Businesses across the world are grappling with decisions over how staff who previously spent most of their time in the office could and should operate in the future. Where and how they work will obviously have a knock-on effect on travel. However, the path to sustainability will ultimately drive the biggest changes in business travel policy.

The Mars ‘purpose, rather than presence’ outlook is likely to be shared by many others. In factBoston Consulting Group (BCG) will no longer fly prospective graduate hires across Europe to be wined and dined on international trips, reports The Financial Times, following a trend among companies at attempting to reduce their carbon footprint and delivering on Net-Zero pledges.

Business travel accounts for more than 75% of many professional services firms’ carbon emissions, prompting groups such as BCG, KPMG and Deloitte.
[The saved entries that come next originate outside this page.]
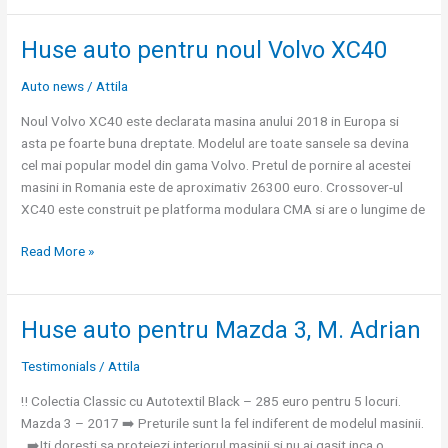
Huse auto pentru noul Volvo XC40
Huse
auto
Auto news
/
Attila
pentru
noul
Noul Volvo XC40 este declarata masina anului 2018 in Europa si
Volvo
asta pe foarte buna dreptate. Modelul are toate sansele sa devina
XC40
cel mai popular model din gama Volvo. Pretul de pornire al acestei
masini in Romania este de aproximativ 26300 euro. Crossover-ul
XC40 este construit pe platforma modulara CMA si are o lungime de
Read More »
Huse auto pentru Mazda 3, M. Adrian
Huse
auto
Testimonials
/
Attila
pentru
Mazda
‼️ Colectia Classic cu Autotextil Black – 285 euro pentru 5 locuri.
3,
Mazda 3 – 2017 ➡️ Preturile sunt la fel indiferent de modelul masinii.
M.
➡️Iti doresti sa protejezi interiorul masinii si nu ai gasit inca o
The Financial Times reports that BCG has also banned its consultants from taking flights from Paris to Nice, while staff at KPMG’s London office are required to take the train for trips to Leeds, Manchester, Paris or Brussels.

The 50% business travel reduction may be a new benchmark for the industry, but the loss may actually be much higher. The chair of PwC UK has said he expects business trips by his firm will be reduced by about two-thirds compared with pre-pandemic levels. Maybe that 50% could actually be at the lower end of the scale.